Mary Buffett, the former daughter-in-law of billionaire investor Warren Buffett, and David Clark, one of the earliest 'Buffettologists', say they revealed Mr. Buffett's investment secrets in their recently published book Warren Buffett and the Art of Stock Arbitrage.

The billionaire Omaha investor returned about 39 percent annually from 1980 and 2003, which is an astounding investment feat.

However, these numbers look shabby compared to the 81 percent annual returns he achieved with the 59 stock arbitrage deals he did between 1980 and 2003.

Clark and Mary Buffett claims this is the secret to Buffett's success.

Stock arbitrage, also known as merger arbitrage, involves buying the shares of companies that are expected to be acquired by another company.

Usually, after an acquisition is announced, the price of the stock jumps close to the acquirer's proposed purchase price. Stock arbitrage, then, is buying those shares and gaining from the eventual convergence to the exact announced purchase price.

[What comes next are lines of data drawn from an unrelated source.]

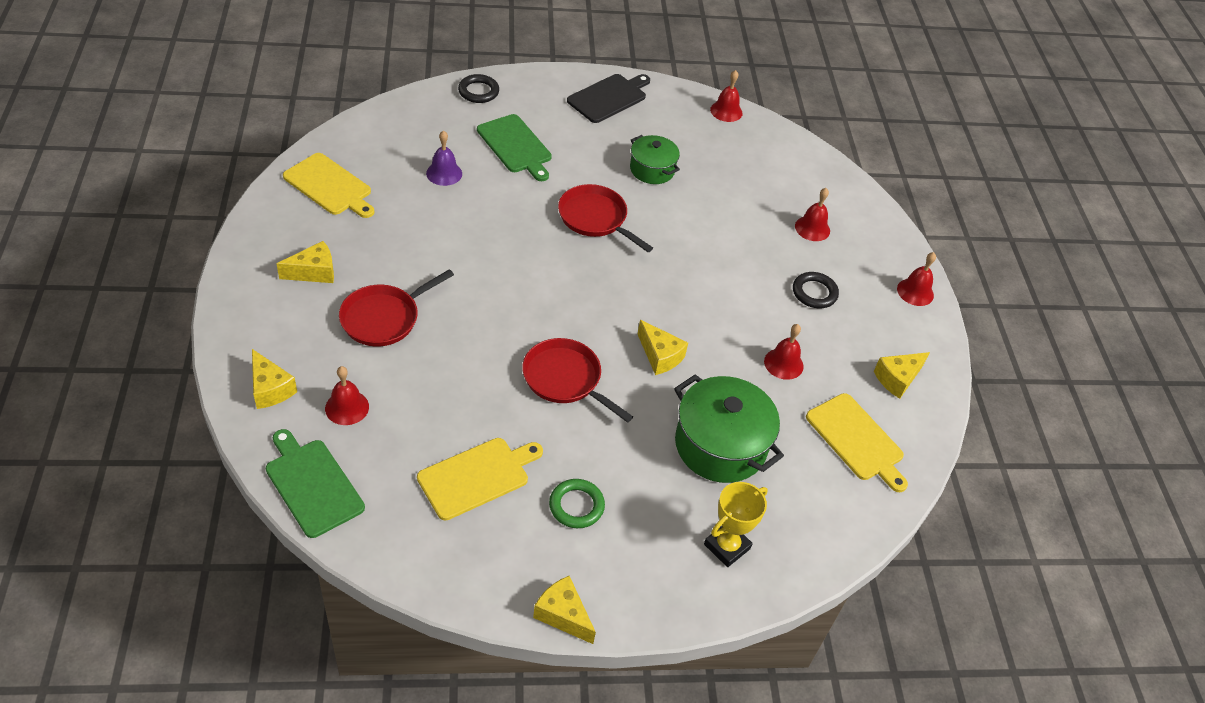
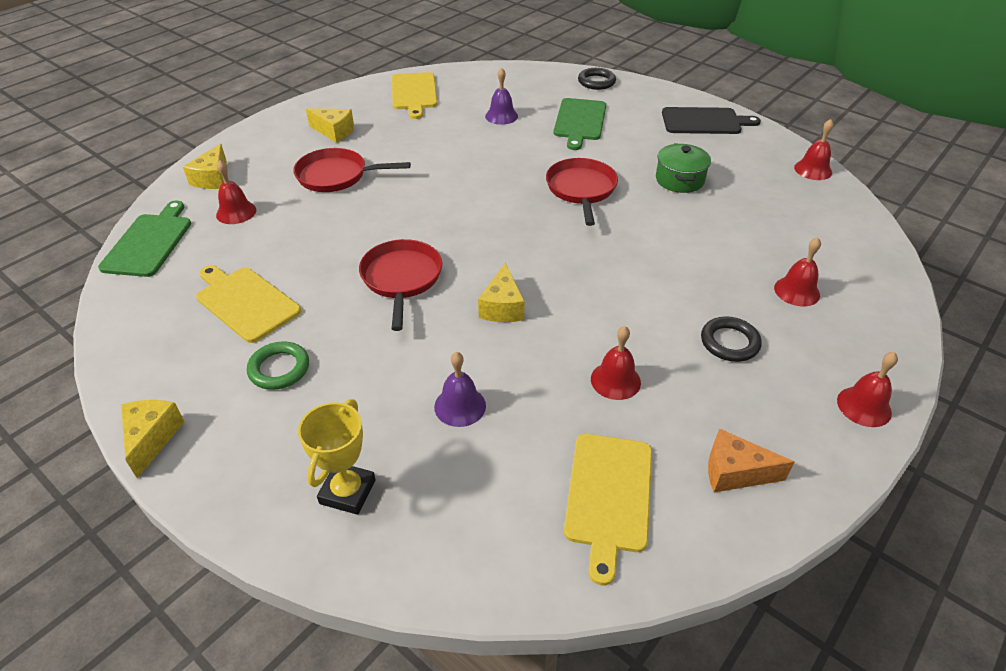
camera: 50 degrees right, 5 degrees down
yellow cutting board [417,438,543,520] -> yellow cutting board turned 150 degrees counterclockwise [196,265,301,343]
green pot [674,374,784,483] -> purple bell [434,352,486,427]
yellow trophy [704,482,768,567] -> yellow trophy turned 75 degrees counterclockwise [298,399,376,515]
yellow cheese [874,352,930,399] -> orange cheese [708,428,795,492]

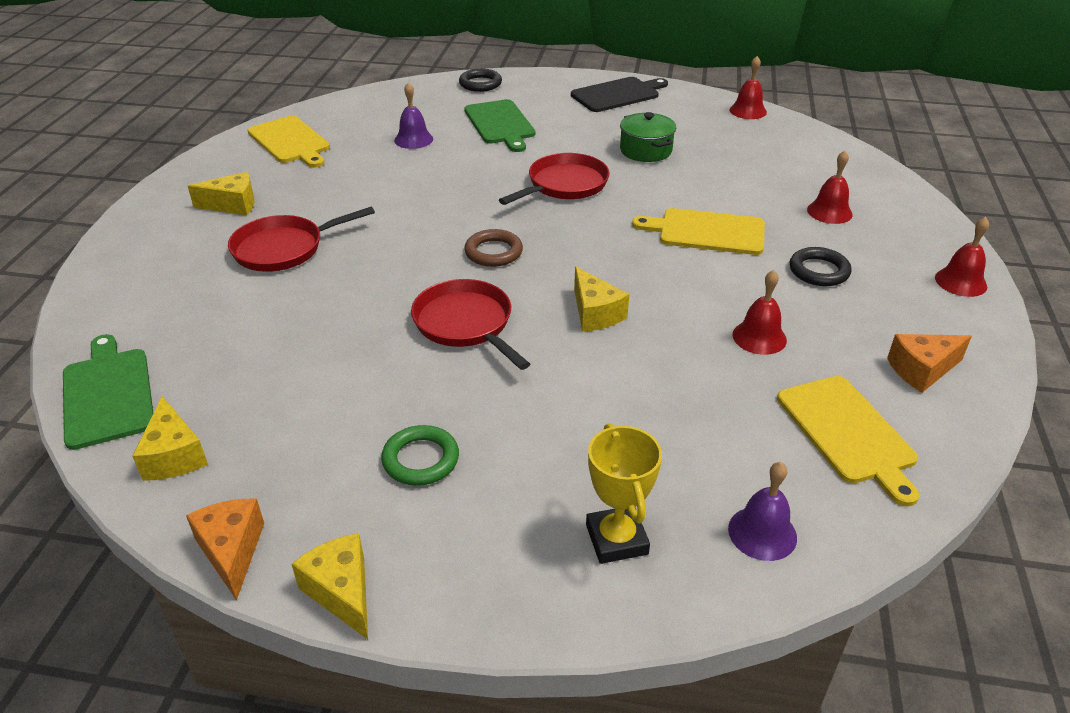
camera: 30 degrees left, 5 degrees down
yellow cheese [183,144,227,189] -> yellow cheese moved to [132,396,208,481]
yellow cutting board [196,265,301,343] -> yellow cutting board moved to [632,208,765,255]
red bell [216,160,256,224] -> none
purple bell [434,352,486,427] -> purple bell moved to [728,462,797,561]
red pan [546,158,618,226] -> red pan turned 75 degrees clockwise [499,153,610,205]
none -> orange cheese [186,498,264,600]
none -> brown ring [464,229,523,267]

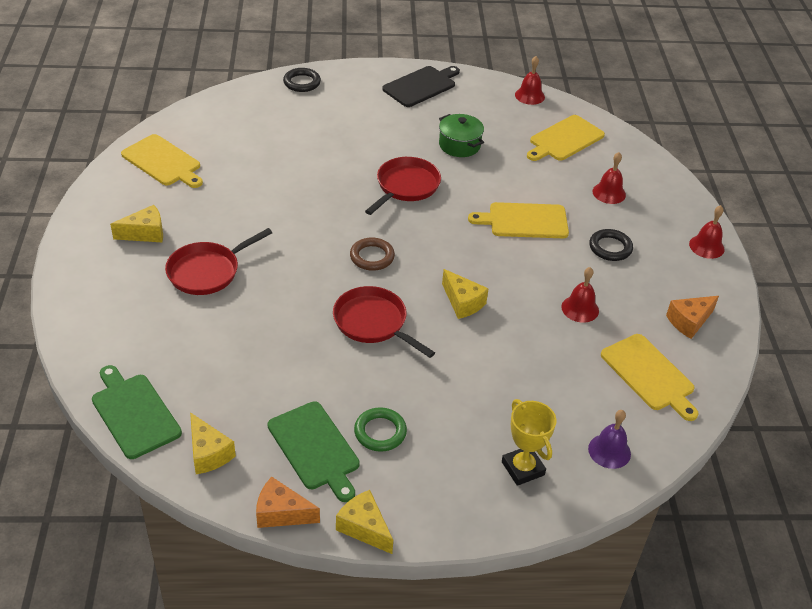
camera: 15 degrees left, 5 degrees up
orange cheese [186,498,264,600] -> orange cheese turned 45 degrees counterclockwise [256,477,320,528]
purple bell [394,82,433,149] -> none
green cutting board [464,99,535,152] -> green cutting board moved to [268,401,360,502]
none -> yellow cutting board [527,115,605,161]

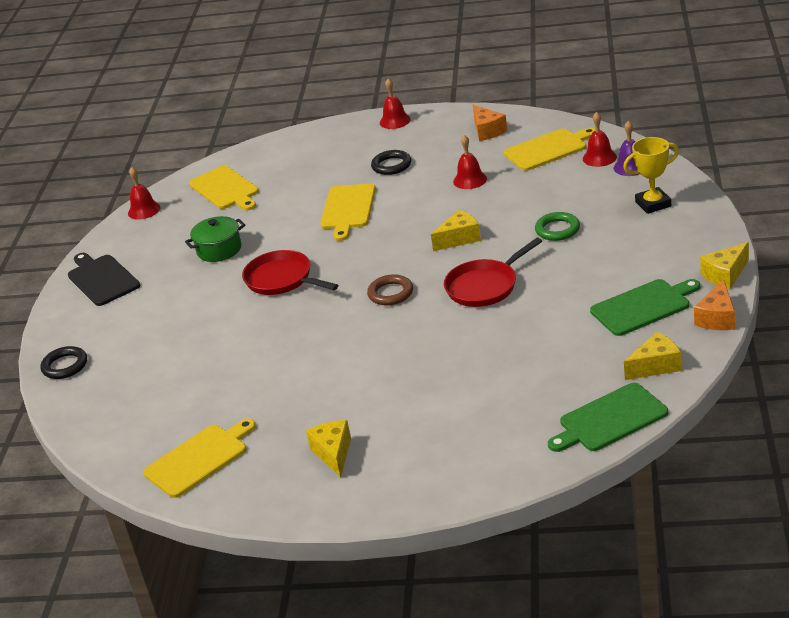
camera: 75 degrees left, 10 degrees down
red pan [165,228,272,295] -> none
green ring [354,407,407,451] -> green ring moved to [535,212,580,241]
red bell [592,152,626,204] -> red bell moved to [583,112,617,167]

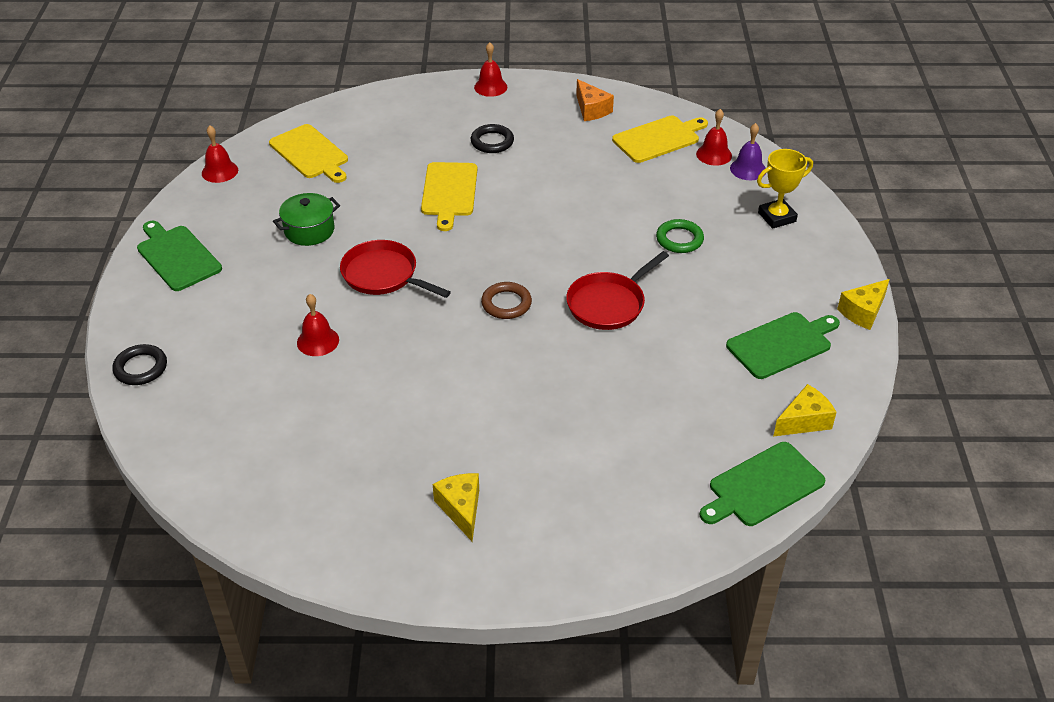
camera: 10 degrees left, 10 degrees up
black cutting board [68,253,140,306] -> green cutting board [137,221,222,291]
yellow cutting board [143,419,256,498] -> none
yellow cheese [431,210,481,251] -> none
red bell [453,135,487,189] -> red bell moved to [297,294,339,356]
orange cheese [694,279,735,330] -> none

The downside risk, of course, is if the deal doesn't go through and the prices drop all the way back to pre-merger announcement levels.

For this reason, investors must be very choosy when doing these deals, said Mary Buffett, in a phone interview with IBTimes. Warren Buffett was certainly choosy; all 59 of his stock arbitrage deals went through.

Mary Buffett said the billionaire investor forgoes the greater returns of buying early in the speculative phase of the potential merger. Instead, he waits until the deal is certain to happen before he acts.

Buffett and Clark list the following as the characteristics of the deals that are likely to go through:

*The takeover must be friendly and no large shareholder should oppose it.

*The acquisition should be made for strategic rather than financial reasons, i.e. a company buying another one because there is synergy rather than a private equity firm buying a company it thinks is undervalued.

*There may also be regulatory considerations. For example, if the two companies together control a large enough portion of a certain market, regulators may oppose the deal on anti-trust basis.

Buffett and Clark insist stock arbitrage is a good strategy for retail investors. Years ago, it was impractical because of the high trading costs involved. Now, with the advent of electronic trading and lower commissions, it's more feasible.

Moreover, to follow the mergers market, one just needs to pay attention to general financial news. There are also a number of websites that specifically track mergers, so keeping abreast of this market is easier now than ever, said Mary Buffett.

Also, mergers still happen in recessionary times. For example, Warren Buffett's Berkshire Hathaway (NYSE: BRK.A) bought Burlington Northern in late 2009.

However, it is not possible for retail investors to achieve Buffett's 81 percent annual returns because they typically can only leverage two times for stock purchases.

Warren Buffett returned 81 percent annually by doing about 2.5 deals per year. Assuming each deal returned on average three percent, his leverage was at least nine times.

Still, with just two times leverage, investors can make some pretty decent returns.

Assuming Buffett's figure of 2.5 deals per year, with a 3 percent return per deal, and two-times leverage, the expected return would be about 15 percent per year.

Assuming (optimistically) investors do four deals per year (each deal takes several months to finish), leverage two-times, and capture three percent per deal, they would return 24 percent, or about twice the historic return of the U.S. stock market and trumping the performance of most fund managers.

Not a bad deal, especially for retail investors.

Incidentally, billionaire hedge fund manager John Paulson and many of the big guys out of Goldman Sachs (according to David Clark) started their career in stock arbitrage.